» **TASK ITEM**
Word for word, restate each of the entries below, and drop every picture.

» **MATERIALS PROVIDED**

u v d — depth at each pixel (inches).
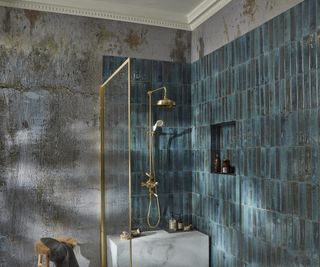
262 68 94.0
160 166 129.0
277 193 87.7
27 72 114.7
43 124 116.3
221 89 114.7
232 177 108.3
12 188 112.2
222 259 113.3
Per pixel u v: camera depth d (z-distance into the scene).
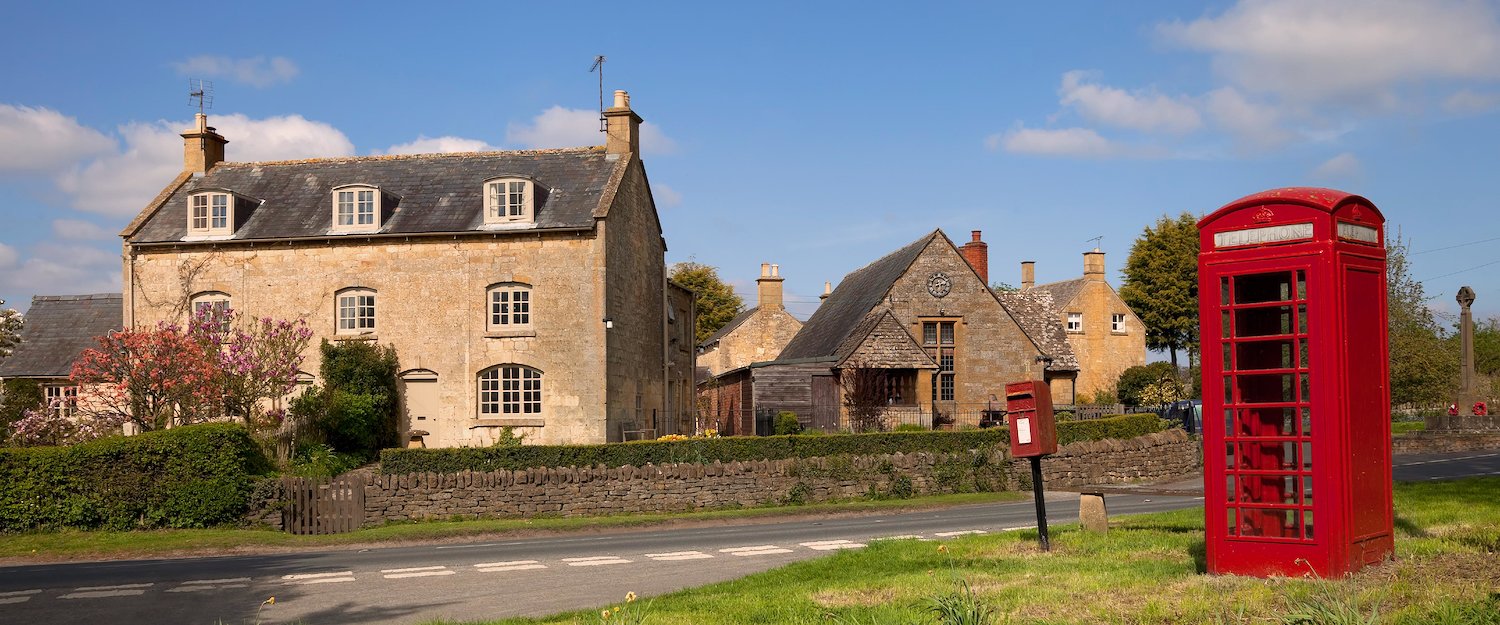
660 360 39.66
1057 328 49.78
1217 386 10.26
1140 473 32.59
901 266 43.72
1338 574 9.51
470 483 24.81
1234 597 9.03
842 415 38.12
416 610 12.41
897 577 11.71
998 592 10.08
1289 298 10.52
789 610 9.96
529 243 33.12
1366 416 9.90
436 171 36.16
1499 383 52.59
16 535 21.89
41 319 41.94
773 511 25.56
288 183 36.59
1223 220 10.23
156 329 31.72
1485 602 7.86
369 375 32.12
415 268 33.62
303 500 23.16
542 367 32.81
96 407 31.41
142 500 22.59
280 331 31.06
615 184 34.03
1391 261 45.91
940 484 29.08
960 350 43.22
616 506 25.70
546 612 11.86
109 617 12.74
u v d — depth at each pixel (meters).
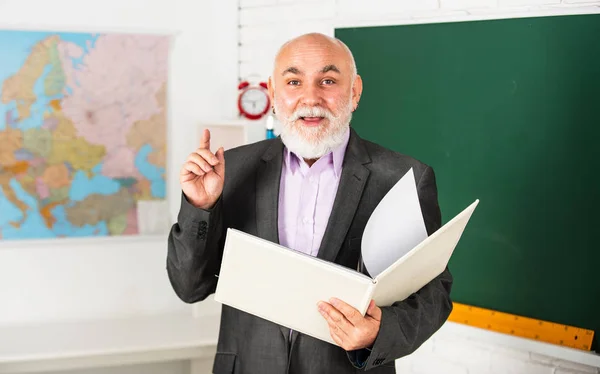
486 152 2.40
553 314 2.25
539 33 2.23
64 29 2.98
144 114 3.14
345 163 1.61
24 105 2.96
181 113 3.21
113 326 3.02
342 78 1.56
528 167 2.29
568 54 2.17
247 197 1.64
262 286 1.37
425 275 1.43
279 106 1.58
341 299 1.30
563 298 2.22
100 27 3.04
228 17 3.25
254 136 2.88
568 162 2.19
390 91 2.66
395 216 1.42
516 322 2.34
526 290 2.32
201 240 1.50
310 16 2.97
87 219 3.10
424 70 2.55
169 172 3.20
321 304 1.31
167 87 3.17
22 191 3.00
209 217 1.49
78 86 3.03
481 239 2.43
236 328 1.61
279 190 1.63
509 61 2.31
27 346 2.72
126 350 2.71
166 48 3.15
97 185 3.10
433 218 1.57
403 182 1.45
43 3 2.96
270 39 3.15
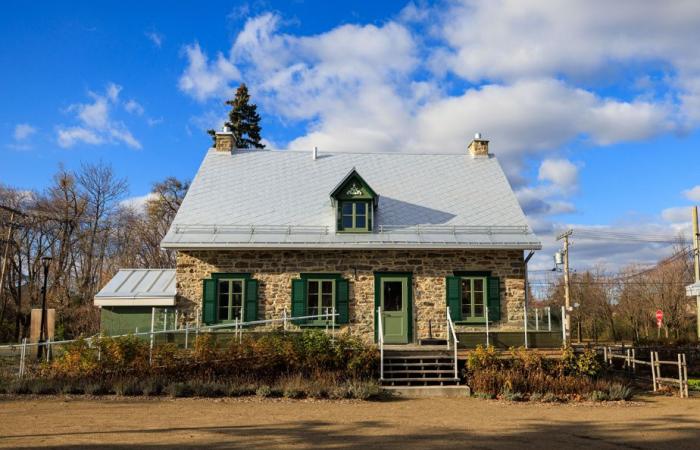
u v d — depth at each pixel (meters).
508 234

» **SOLUTION**
u v d — depth at each pixel (inches).
262 68 94.0
160 166 129.0
277 193 87.7
27 72 114.7
43 124 116.3
221 89 114.7
232 177 108.3
12 188 112.2
222 259 113.3
Per pixel u v: camera depth d (z-distance into the scene).
660 360 39.66
1057 328 49.78
1217 386 10.26
1140 473 32.59
901 266 43.72
1338 574 9.51
470 483 24.81
1234 597 9.03
842 415 38.12
416 610 12.41
897 577 11.71
998 592 10.08
1289 298 10.52
789 610 9.96
529 243 33.12
1366 416 9.90
436 171 36.16
1499 383 52.59
16 535 21.89
41 319 41.94
773 511 25.56
288 183 36.59
1223 220 10.23
156 329 31.72
1485 602 7.86
369 375 32.12
415 268 33.62
303 500 23.16
542 367 32.81
96 407 31.41
142 500 22.59
280 331 31.06
615 184 34.03
1391 261 45.91
940 484 29.08
960 350 43.22
616 506 25.70
546 612 11.86
109 617 12.74
u v d — depth at each pixel (meters).
486 152 2.40
553 314 2.25
539 33 2.23
64 29 2.98
144 114 3.14
345 163 1.61
24 105 2.96
181 113 3.21
113 326 3.02
342 78 1.56
528 167 2.29
568 54 2.17
247 197 1.64
262 286 1.37
425 275 1.43
279 106 1.58
341 299 1.30
563 298 2.22
100 27 3.04
228 17 3.25
254 136 2.88
568 162 2.19
390 91 2.66
395 216 1.42
516 322 2.34
526 290 2.32
201 240 1.50
310 16 2.97
87 219 3.10
424 70 2.55
169 172 3.20
321 304 1.31
167 87 3.17
22 191 3.00
209 217 1.49
78 86 3.03
481 239 2.43
236 328 1.61
279 190 1.63
509 61 2.31
27 346 2.72
126 350 2.71
166 48 3.15
97 185 3.10
433 218 1.57
403 182 1.45
43 3 2.96
270 39 3.15
u v d — depth at each pixel (meters).
508 234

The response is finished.